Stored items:

****************

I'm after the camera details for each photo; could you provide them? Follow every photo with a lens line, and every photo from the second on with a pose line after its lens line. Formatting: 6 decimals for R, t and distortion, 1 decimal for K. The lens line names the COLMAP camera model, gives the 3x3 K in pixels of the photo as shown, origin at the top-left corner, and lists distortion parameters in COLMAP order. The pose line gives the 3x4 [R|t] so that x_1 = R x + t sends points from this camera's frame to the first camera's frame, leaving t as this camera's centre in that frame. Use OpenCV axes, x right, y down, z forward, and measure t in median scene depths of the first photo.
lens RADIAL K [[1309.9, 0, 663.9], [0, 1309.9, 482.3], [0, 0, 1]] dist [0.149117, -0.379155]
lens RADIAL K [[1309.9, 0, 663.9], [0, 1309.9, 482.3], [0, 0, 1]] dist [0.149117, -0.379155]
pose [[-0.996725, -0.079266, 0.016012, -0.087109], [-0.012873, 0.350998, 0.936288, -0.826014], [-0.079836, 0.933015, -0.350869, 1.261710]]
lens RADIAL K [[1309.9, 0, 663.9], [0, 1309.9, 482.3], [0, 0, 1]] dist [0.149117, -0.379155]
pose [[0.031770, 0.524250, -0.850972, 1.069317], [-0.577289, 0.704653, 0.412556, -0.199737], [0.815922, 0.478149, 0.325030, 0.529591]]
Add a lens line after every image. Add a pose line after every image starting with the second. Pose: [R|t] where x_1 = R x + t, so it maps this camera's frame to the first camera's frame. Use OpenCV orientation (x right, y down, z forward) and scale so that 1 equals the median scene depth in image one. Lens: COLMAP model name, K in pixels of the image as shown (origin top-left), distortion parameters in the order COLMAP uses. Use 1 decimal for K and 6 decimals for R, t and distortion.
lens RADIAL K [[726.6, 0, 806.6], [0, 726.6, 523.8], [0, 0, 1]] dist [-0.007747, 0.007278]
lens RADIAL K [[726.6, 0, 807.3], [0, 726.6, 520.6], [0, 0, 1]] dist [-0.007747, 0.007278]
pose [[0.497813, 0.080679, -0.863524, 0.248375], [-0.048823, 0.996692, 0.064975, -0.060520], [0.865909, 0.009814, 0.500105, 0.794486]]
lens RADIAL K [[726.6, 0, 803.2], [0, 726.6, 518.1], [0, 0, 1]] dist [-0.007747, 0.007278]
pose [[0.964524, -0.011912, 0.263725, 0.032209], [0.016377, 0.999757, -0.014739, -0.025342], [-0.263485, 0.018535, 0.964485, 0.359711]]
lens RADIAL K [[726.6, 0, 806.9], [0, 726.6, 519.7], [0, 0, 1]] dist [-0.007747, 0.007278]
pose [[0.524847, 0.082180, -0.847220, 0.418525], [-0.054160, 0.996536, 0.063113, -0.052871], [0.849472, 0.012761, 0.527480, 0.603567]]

****************

EXERCISE REQUIREMENTS:
Repeat each of the entries exactly as written.

OUTPUT OF THE TASK:
I'm after the camera details for each photo; could you provide them? Follow every photo with a lens line, and every photo from the second on with a pose line after its lens line. Formatting: 6 decimals for R, t and distortion, 1 decimal for K. The lens line names the COLMAP camera model, gives the 3x3 K in pixels of the photo as shown, origin at the top-left corner, and lists distortion parameters in COLMAP order. The pose line gives the 3x4 [R|t] so that x_1 = R x + t sends points from this camera's frame to the first camera's frame, leaving t as this camera's centre in that frame. Use OpenCV axes, x right, y down, z forward, and measure t in median scene depths of the first photo.
lens RADIAL K [[1309.9, 0, 663.9], [0, 1309.9, 482.3], [0, 0, 1]] dist [0.149117, -0.379155]
lens RADIAL K [[1309.9, 0, 663.9], [0, 1309.9, 482.3], [0, 0, 1]] dist [0.149117, -0.379155]
pose [[-0.996725, -0.079266, 0.016012, -0.087109], [-0.012873, 0.350998, 0.936288, -0.826014], [-0.079836, 0.933015, -0.350869, 1.261710]]
lens RADIAL K [[1309.9, 0, 663.9], [0, 1309.9, 482.3], [0, 0, 1]] dist [0.149117, -0.379155]
pose [[0.031770, 0.524250, -0.850972, 1.069317], [-0.577289, 0.704653, 0.412556, -0.199737], [0.815922, 0.478149, 0.325030, 0.529591]]
Add a lens line after every image. Add a pose line after every image starting with the second. Pose: [R|t] where x_1 = R x + t, so it maps this camera's frame to the first camera's frame. Use OpenCV orientation (x right, y down, z forward) and scale so that 1 equals the median scene depth in image one. Lens: COLMAP model name, K in pixels of the image as shown (origin top-left), distortion parameters in the order COLMAP uses. Use 1 decimal for K and 6 decimals for R, t and distortion.
lens RADIAL K [[726.6, 0, 806.6], [0, 726.6, 523.8], [0, 0, 1]] dist [-0.007747, 0.007278]
lens RADIAL K [[726.6, 0, 807.3], [0, 726.6, 520.6], [0, 0, 1]] dist [-0.007747, 0.007278]
pose [[0.497813, 0.080679, -0.863524, 0.248375], [-0.048823, 0.996692, 0.064975, -0.060520], [0.865909, 0.009814, 0.500105, 0.794486]]
lens RADIAL K [[726.6, 0, 803.2], [0, 726.6, 518.1], [0, 0, 1]] dist [-0.007747, 0.007278]
pose [[0.964524, -0.011912, 0.263725, 0.032209], [0.016377, 0.999757, -0.014739, -0.025342], [-0.263485, 0.018535, 0.964485, 0.359711]]
lens RADIAL K [[726.6, 0, 806.9], [0, 726.6, 519.7], [0, 0, 1]] dist [-0.007747, 0.007278]
pose [[0.524847, 0.082180, -0.847220, 0.418525], [-0.054160, 0.996536, 0.063113, -0.052871], [0.849472, 0.012761, 0.527480, 0.603567]]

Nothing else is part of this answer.